2018 marks the 20th anniversary of the introduction of a technology called JDAM, a satellite-guided Joint Direct Attack Munition device. This has been called a revolution by some yet it really represents the tendency of Americans to overestimate the effectiveness of air power to the point of worshipping it. I see this most often in my military history classes. There is always at least one Air Force officer that has nothing but praise for the range and destructiveness of everything from lasers to warthogs to bombs. Airpower has a place in a modern military but it has fallen short of its goals since the original theorists stated them.
Billy Mitchell, Guilo Douhet and others thought airpower could be decisive, and by the time of World War II technology had advanced to match their vision. Countries spent a small fortune on air forces trying to gain an edge over their enemies. The Strategic Bombing survey found airpower wanting. As analyst Loren Thompson pointed out, one particularly disappointing episode during World War Two saw 835 bomber sorties against a single Japanese factory and produced only 4 percent damage while sacrificing 40 bombers.
Assuming the weather cooperated by offering clear skies and the bombs managed to hit their target, the morale of the population didn’t collapse like theorists said it would. In authoritarian regimes like Nazi Germany, the loss of morale from bombing raids was more than compensated for by the apparatus of the state. Nations could quickly overcome any rare hits. The Japanese, for example, had the trains running in Hiroshima two days after the dropping of the atomic bomb. The German factories were often underutilized to begin with and they could use slave labor to harden or repair hit factories without sacrificing essential production. The Russians used the motivation of secret police and the Soviet State to relocate their factories out of range of bombers. In short, the role of airpower wasn’t decisive but became a series of responses and counter-responses in another front of warfare and the exercise of state power.
But that was 70 years ago, airpower advocates might add. Yet airpower being more precise in hitting targets still hasn’t produced a revolution in warfare. The first generation of smart bombs used during the Gulf War could be confounded by dust, smoke or the rare rain. (Of course, dust and smoke are never encountered in warfare.) The second generation was used in the Second Gulf War and the overwhelming airpower might have dazzled American audiences and shocked the Iraqis, but that didn’t translate into a stable post-Saddam government and didn’t prevent an insurgency from forming. In fact, modern theorists like Victor Davis Hanson have argued that the overwhelming use of airpower actually encourages hit-and-run tactics in urban areas, where American air assets are less effective.
Airpower is often a popular choice with policymakers and even generals because it does offer some advantages with little initial cost. The American public is risk-adverse to any casualties, such as the 19 in Somalia that resulted in the mission being cancelled. So airpower is a way to use force without having the risk with “boots on the ground.“ Many nations don’t have an air force, highly trained pilots, or the most advanced fighters and this can be a way for politicians to look like they are solving problems, being tough, killing terrorists, and defending American interests without doing the hard work of inserting troops, capturing territory and key leaders, or having a robust, well- thought-out strategy.

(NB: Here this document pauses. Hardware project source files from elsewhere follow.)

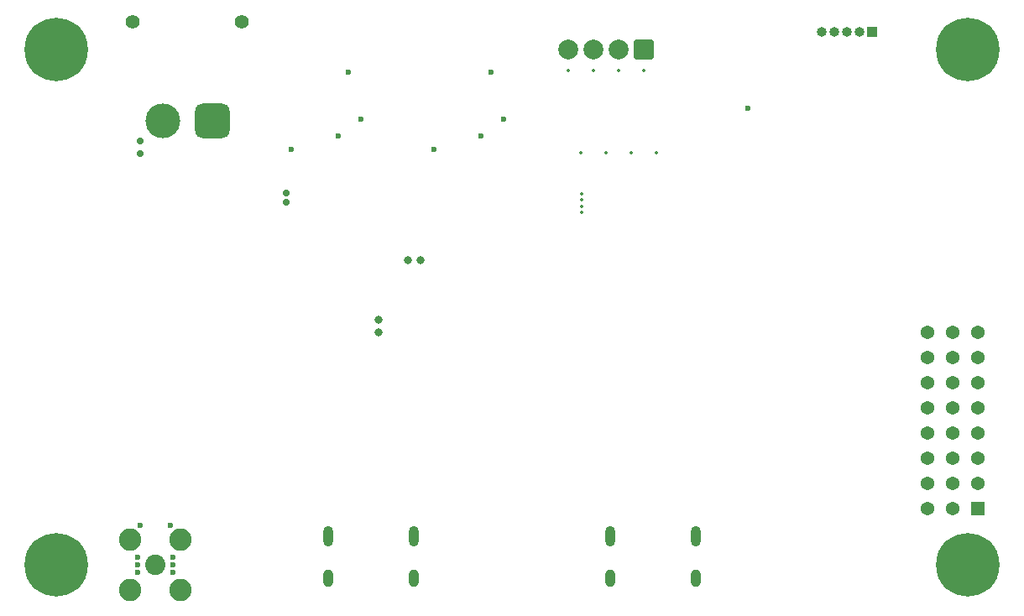
<source format=gbr>
%TF.GenerationSoftware,KiCad,Pcbnew,9.0.0*%
%TF.CreationDate,2025-04-04T17:03:46+04:00*%
%TF.ProjectId,aether,61657468-6572-42e6-9b69-6361645f7063,rev?*%
%TF.SameCoordinates,Original*%
%TF.FileFunction,Copper,L3,Inr*%
%TF.FilePolarity,Positive*%
%FSLAX46Y46*%
G04 Gerber Fmt 4.6, Leading zero omitted, Abs format (unit mm)*
G04 Created by KiCad (PCBNEW 9.0.0) date 2025-04-04 17:03:46*
%MOMM*%
%LPD*%
G01*
G04 APERTURE LIST*
G04 Aperture macros list*
%AMRoundRect*
0 Rectangle with rounded corners*
0 $1 Rounding radius*
0 $2 $3 $4 $5 $6 $7 $8 $9 X,Y pos of 4 corners*
0 Add a 4 corners polygon primitive as box body*
4,1,4,$2,$3,$4,$5,$6,$7,$8,$9,$2,$3,0*
0 Add four circle primitives for the rounded corners*
1,1,$1+$1,$2,$3*
1,1,$1+$1,$4,$5*
1,1,$1+$1,$6,$7*
1,1,$1+$1,$8,$9*
0 Add four rect primitives between the rounded corners*
20,1,$1+$1,$2,$3,$4,$5,0*
20,1,$1+$1,$4,$5,$6,$7,0*
20,1,$1+$1,$6,$7,$8,$9,0*
20,1,$1+$1,$8,$9,$2,$3,0*%
G04 Aperture macros list end*
%TA.AperFunction,HeatsinkPad*%
%ADD10O,1.000000X2.100000*%
%TD*%
%TA.AperFunction,HeatsinkPad*%
%ADD11O,1.000000X1.800000*%
%TD*%
%TA.AperFunction,ComponentPad*%
%ADD12C,0.800000*%
%TD*%
%TA.AperFunction,ComponentPad*%
%ADD13C,6.400000*%
%TD*%
%TA.AperFunction,ComponentPad*%
%ADD14C,2.050000*%
%TD*%
%TA.AperFunction,ComponentPad*%
%ADD15C,2.250000*%
%TD*%
%TA.AperFunction,ComponentPad*%
%ADD16C,1.400000*%
%TD*%
%TA.AperFunction,ComponentPad*%
%ADD17RoundRect,0.770000X-0.980000X-0.980000X0.980000X-0.980000X0.980000X0.980000X-0.980000X0.980000X0*%
%TD*%
%TA.AperFunction,ComponentPad*%
%ADD18C,3.500000*%
%TD*%
%TA.AperFunction,ComponentPad*%
%ADD19R,1.370000X1.370000*%
%TD*%
%TA.AperFunction,ComponentPad*%
%ADD20C,1.370000*%
%TD*%
%TA.AperFunction,ComponentPad*%
%ADD21R,1.000000X1.000000*%
%TD*%
%TA.AperFunction,ComponentPad*%
%ADD22O,1.000000X1.000000*%
%TD*%
%TA.AperFunction,ComponentPad*%
%ADD23C,2.000000*%
%TD*%
%TA.AperFunction,ComponentPad*%
%ADD24RoundRect,0.250000X0.750000X0.750000X-0.750000X0.750000X-0.750000X-0.750000X0.750000X-0.750000X0*%
%TD*%
%TA.AperFunction,ViaPad*%
%ADD25C,0.350000*%
%TD*%
%TA.AperFunction,ViaPad*%
%ADD26C,0.800000*%
%TD*%
%TA.AperFunction,ViaPad*%
%ADD27C,0.600000*%
%TD*%
%TA.AperFunction,ViaPad*%
%ADD28C,0.700000*%
%TD*%
G04 APERTURE END LIST*
D10*
%TO.N,GND*%
%TO.C,USB_STM32*%
X81430000Y-138125000D03*
D11*
X81430000Y-142325000D03*
D10*
X90070000Y-138125000D03*
D11*
X90070000Y-142325000D03*
%TD*%
D10*
%TO.N,GND*%
%TO.C,USB_ESP32*%
X109930000Y-138125000D03*
D11*
X109930000Y-142325000D03*
D10*
X118570000Y-138125000D03*
D11*
X118570000Y-142325000D03*
%TD*%
D12*
%TO.N,GND*%
%TO.C,H1*%
X51600000Y-89000000D03*
X52302944Y-87302944D03*
X52302944Y-90697056D03*
X54000000Y-86600000D03*
D13*
X54000000Y-89000000D03*
D12*
X54000000Y-91400000D03*
X55697056Y-87302944D03*
X55697056Y-90697056D03*
X56400000Y-89000000D03*
%TD*%
D14*
%TO.N,RFM95W_ANT*%
%TO.C,ANT1*%
X64000000Y-141000000D03*
D15*
%TO.N,GND*%
X66540000Y-143540000D03*
X66540000Y-138460000D03*
X61460000Y-143540000D03*
X61460000Y-138460000D03*
%TD*%
D12*
%TO.N,GND*%
%TO.C,H3*%
X143600000Y-141000000D03*
X144302944Y-139302944D03*
X144302944Y-142697056D03*
X146000000Y-138600000D03*
D13*
X146000000Y-141000000D03*
D12*
X146000000Y-143400000D03*
X147697056Y-139302944D03*
X147697056Y-142697056D03*
X148400000Y-141000000D03*
%TD*%
%TO.N,GND*%
%TO.C,H2*%
X51600000Y-141000000D03*
X52302944Y-139302944D03*
X52302944Y-142697056D03*
X54000000Y-138600000D03*
D13*
X54000000Y-141000000D03*
D12*
X54000000Y-143400000D03*
X55697056Y-139302944D03*
X55697056Y-142697056D03*
X56400000Y-141000000D03*
%TD*%
D16*
%TO.N,*%
%TO.C,XT30*%
X61750000Y-86175000D03*
X72750000Y-86175000D03*
D17*
%TO.N,GND*%
X69750000Y-96175000D03*
D18*
%TO.N,INA219_IN+*%
X64750000Y-96175000D03*
%TD*%
D19*
%TO.N,GND*%
%TO.C,PWM1*%
X147000000Y-135290000D03*
D20*
%TO.N,5V*%
X144460000Y-135290000D03*
%TO.N,PWM7*%
X141920000Y-135290000D03*
%TO.N,GND*%
X147000000Y-132750000D03*
%TO.N,5V*%
X144460000Y-132750000D03*
%TO.N,PWM6*%
X141920000Y-132750000D03*
%TO.N,GND*%
X147000000Y-130210000D03*
%TO.N,5V*%
X144460000Y-130210000D03*
%TO.N,PWM5*%
X141920000Y-130210000D03*
%TO.N,GND*%
X147000000Y-127670000D03*
%TO.N,5V*%
X144460000Y-127670000D03*
%TO.N,PWM4*%
X141920000Y-127670000D03*
%TO.N,GND*%
X147000000Y-125130000D03*
%TO.N,5V*%
X144460000Y-125130000D03*
%TO.N,PWM3*%
X141920000Y-125130000D03*
%TO.N,GND*%
X147000000Y-122590000D03*
%TO.N,5V*%
X144460000Y-122590000D03*
%TO.N,PWM2*%
X141920000Y-122590000D03*
%TO.N,GND*%
X147000000Y-120050000D03*
%TO.N,5V*%
X144460000Y-120050000D03*
%TO.N,PWM1*%
X141920000Y-120050000D03*
%TO.N,GND*%
X147000000Y-117510000D03*
%TO.N,5V*%
X144460000Y-117510000D03*
%TO.N,PWM0*%
X141920000Y-117510000D03*
%TD*%
D21*
%TO.N,GPS_RX*%
%TO.C,GPS_IO1*%
X136290000Y-87250000D03*
D22*
%TO.N,GPS_TX*%
X135020000Y-87250000D03*
%TO.N,GPS_RST*%
X133750000Y-87250000D03*
%TO.N,GPS_INT*%
X132480000Y-87250000D03*
%TO.N,GPS_SAFE*%
X131210000Y-87250000D03*
%TD*%
D23*
%TO.N,PYRO-TERM_A*%
%TO.C,PYRO1*%
X105665000Y-89025000D03*
D24*
%TO.N,PYRO-TERM_D*%
X113285000Y-89025000D03*
D23*
%TO.N,PYRO-TERM_C*%
X110745000Y-89025000D03*
%TO.N,PYRO-TERM_B*%
X108205000Y-89025000D03*
%TD*%
D12*
%TO.N,GND*%
%TO.C,H4*%
X143600000Y-89000000D03*
X144302944Y-87302944D03*
X144302944Y-90697056D03*
X146000000Y-86600000D03*
D13*
X146000000Y-89000000D03*
D12*
X146000000Y-91400000D03*
X147697056Y-87302944D03*
X147697056Y-90697056D03*
X148400000Y-89000000D03*
%TD*%
D25*
%TO.N,PYRO-TERM_A*%
X107000000Y-105450000D03*
%TO.N,PYRO-TERM_D*%
X107000000Y-103550000D03*
%TO.N,PYRO-TERM_C*%
X107000000Y-104150000D03*
%TO.N,PYRO-TERM_B*%
X107000000Y-104850000D03*
%TO.N,PYRO-TERM_D*%
X113285000Y-91125000D03*
%TO.N,PYRO-TERM_C*%
X110745000Y-91125000D03*
%TO.N,PYRO-TERM_B*%
X108205000Y-91125000D03*
%TO.N,PYRO-TERM_A*%
X105665000Y-91125000D03*
%TO.N,PYRO_D*%
X114555000Y-99375000D03*
%TO.N,PYRO_C*%
X112015000Y-99375000D03*
%TO.N,PYRO_B*%
X109475000Y-99375000D03*
%TO.N,PYRO_A*%
X106935000Y-99375000D03*
D26*
%TO.N,GND*%
X90750000Y-110250000D03*
D27*
X62500000Y-137000000D03*
X62250000Y-141000000D03*
X65500000Y-137000000D03*
X62250000Y-140250000D03*
D26*
X86500000Y-116250000D03*
D27*
X65750000Y-140250000D03*
X65750000Y-141750000D03*
X62250000Y-141750000D03*
D26*
X86500000Y-117500000D03*
D27*
X65750000Y-141000000D03*
D26*
X89500000Y-110250000D03*
D27*
%TO.N,3.3V*%
X123812500Y-94880000D03*
%TO.N,Net-(U10-SW)*%
X99150000Y-96020000D03*
X97900000Y-91250000D03*
%TO.N,Net-(U11-SW)*%
X84750000Y-96020000D03*
X83500000Y-91250000D03*
D28*
%TO.N,INA219_IN+*%
X62500000Y-98250000D03*
X77250000Y-103500000D03*
%TO.N,INA219_IN-*%
X62500000Y-99500000D03*
X77250000Y-104400003D03*
D27*
%TO.N,Net-(U10-EN)*%
X92150000Y-99075000D03*
X96850000Y-97750000D03*
%TO.N,Net-(U11-EN)*%
X77750000Y-99075000D03*
X82450000Y-97750000D03*
%TD*%
M02*

</source>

So Boeing should pat themselves on the back for a technology that has been a useful tool for the new generation of American fighters like the F-35. Airpower has a role, particularly in denying the enemy air superiority, the ability to strike behind enemy lines, and the ability to insert additional soldiers in unexpected places. But the extremely high cost of modern airplanes and their dubious effectiveness, as well as the overreliance of politicians on them, suggest this is not a revolution but more of a 100-year fad.